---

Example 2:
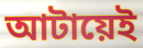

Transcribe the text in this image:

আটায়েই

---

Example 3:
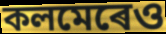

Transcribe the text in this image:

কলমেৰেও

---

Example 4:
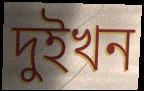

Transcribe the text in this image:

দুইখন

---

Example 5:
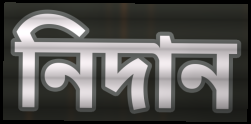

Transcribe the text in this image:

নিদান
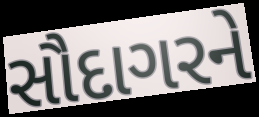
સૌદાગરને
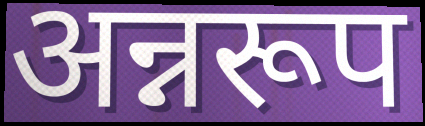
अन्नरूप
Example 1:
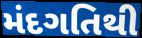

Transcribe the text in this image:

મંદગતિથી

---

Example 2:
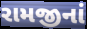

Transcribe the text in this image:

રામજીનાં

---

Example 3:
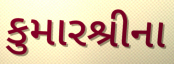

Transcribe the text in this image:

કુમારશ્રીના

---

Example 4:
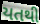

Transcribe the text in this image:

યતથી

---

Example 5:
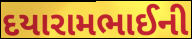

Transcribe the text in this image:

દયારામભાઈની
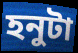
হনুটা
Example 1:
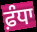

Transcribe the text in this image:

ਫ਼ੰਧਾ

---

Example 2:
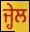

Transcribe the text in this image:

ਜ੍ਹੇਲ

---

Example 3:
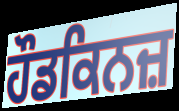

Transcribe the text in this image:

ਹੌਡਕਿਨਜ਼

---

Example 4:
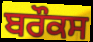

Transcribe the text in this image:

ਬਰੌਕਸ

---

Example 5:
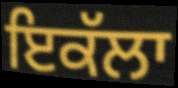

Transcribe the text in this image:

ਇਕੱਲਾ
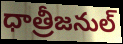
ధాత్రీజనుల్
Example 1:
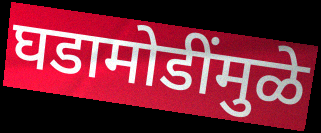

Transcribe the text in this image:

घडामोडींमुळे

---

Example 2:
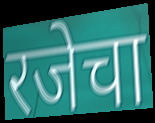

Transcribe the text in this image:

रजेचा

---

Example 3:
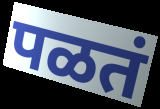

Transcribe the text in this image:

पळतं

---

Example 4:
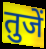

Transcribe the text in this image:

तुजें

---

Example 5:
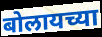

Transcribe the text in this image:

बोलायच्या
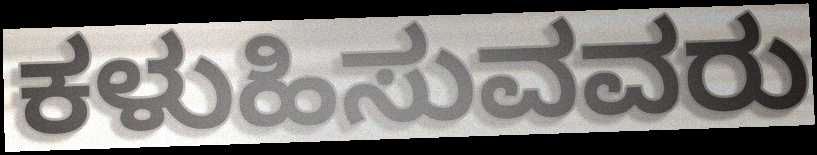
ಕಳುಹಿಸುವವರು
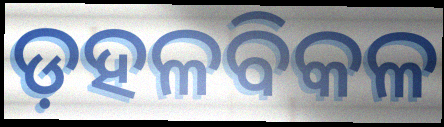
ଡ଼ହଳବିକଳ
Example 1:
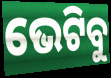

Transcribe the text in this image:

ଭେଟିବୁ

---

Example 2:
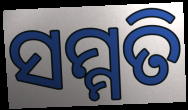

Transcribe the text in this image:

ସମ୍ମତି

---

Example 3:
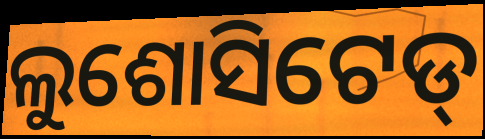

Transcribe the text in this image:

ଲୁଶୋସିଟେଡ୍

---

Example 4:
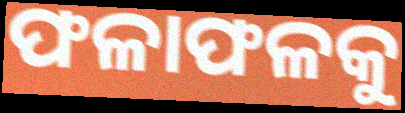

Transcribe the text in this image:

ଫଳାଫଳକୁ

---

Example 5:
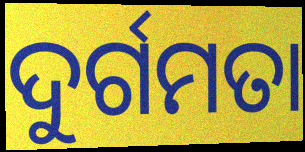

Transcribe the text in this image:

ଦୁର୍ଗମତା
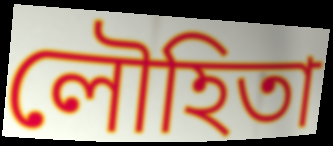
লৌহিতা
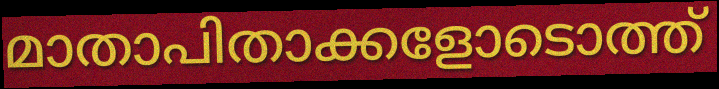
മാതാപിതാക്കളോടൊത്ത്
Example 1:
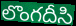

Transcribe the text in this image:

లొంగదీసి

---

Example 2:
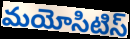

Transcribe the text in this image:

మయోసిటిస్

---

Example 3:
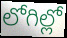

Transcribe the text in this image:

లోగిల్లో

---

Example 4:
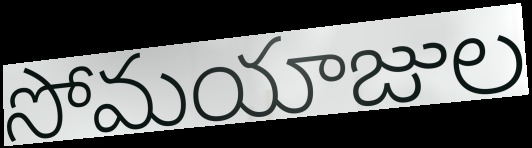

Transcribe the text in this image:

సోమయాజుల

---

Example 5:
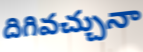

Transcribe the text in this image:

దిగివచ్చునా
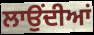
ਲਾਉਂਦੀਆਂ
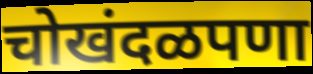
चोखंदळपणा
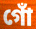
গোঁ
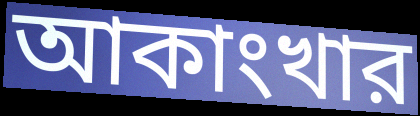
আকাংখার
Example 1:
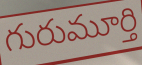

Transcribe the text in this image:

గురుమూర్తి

★ ★ ★ ★ ★

(WHAT TO WORK ON): Set down the entire material verbatim, with each picture left out.

(YOUR SOLUTION):
---

Example 2:

Transcribe the text in this image:

আটায়েই

---

Example 3:

Transcribe the text in this image:

কলমেৰেও

---

Example 4:

Transcribe the text in this image:

দুইখন

---

Example 5:

Transcribe the text in this image:

নিদান
સૌદાગરને
अन्नरूप
Example 1:

Transcribe the text in this image:

મંદગતિથી

---

Example 2:

Transcribe the text in this image:

રામજીનાં

---

Example 3:

Transcribe the text in this image:

કુમારશ્રીના

---

Example 4:

Transcribe the text in this image:

યતથી

---

Example 5:

Transcribe the text in this image:

દયારામભાઈની
হনুটা
Example 1:

Transcribe the text in this image:

ਫ਼ੰਧਾ

---

Example 2:

Transcribe the text in this image:

ਜ੍ਹੇਲ

---

Example 3:

Transcribe the text in this image:

ਹੌਡਕਿਨਜ਼

---

Example 4:

Transcribe the text in this image:

ਬਰੌਕਸ

---

Example 5:

Transcribe the text in this image:

ਇਕੱਲਾ
ధాత్రీజనుల్
Example 1:

Transcribe the text in this image:

घडामोडींमुळे

---

Example 2:

Transcribe the text in this image:

रजेचा

---

Example 3:

Transcribe the text in this image:

पळतं

---

Example 4:

Transcribe the text in this image:

तुजें

---

Example 5:

Transcribe the text in this image:

बोलायच्या
ಕಳುಹಿಸುವವರು
ଡ଼ହଳବିକଳ
Example 1:

Transcribe the text in this image:

ଭେଟିବୁ

---

Example 2:

Transcribe the text in this image:

ସମ୍ମତି

---

Example 3:

Transcribe the text in this image:

ଲୁଶୋସିଟେଡ୍

---

Example 4:

Transcribe the text in this image:

ଫଳାଫଳକୁ

---

Example 5:

Transcribe the text in this image:

ଦୁର୍ଗମତା
লৌহিতা
മാതാപിതാക്കളോടൊത്ത്
Example 1:

Transcribe the text in this image:

లొంగదీసి

---

Example 2:

Transcribe the text in this image:

మయోసిటిస్

---

Example 3:

Transcribe the text in this image:

లోగిల్లో

---

Example 4:

Transcribe the text in this image:

సోమయాజుల

---

Example 5:

Transcribe the text in this image:

దిగివచ్చునా
ਲਾਉਂਦੀਆਂ
चोखंदळपणा
গোঁ
আকাংখার
Example 1:

Transcribe the text in this image:

గురుమూర్తి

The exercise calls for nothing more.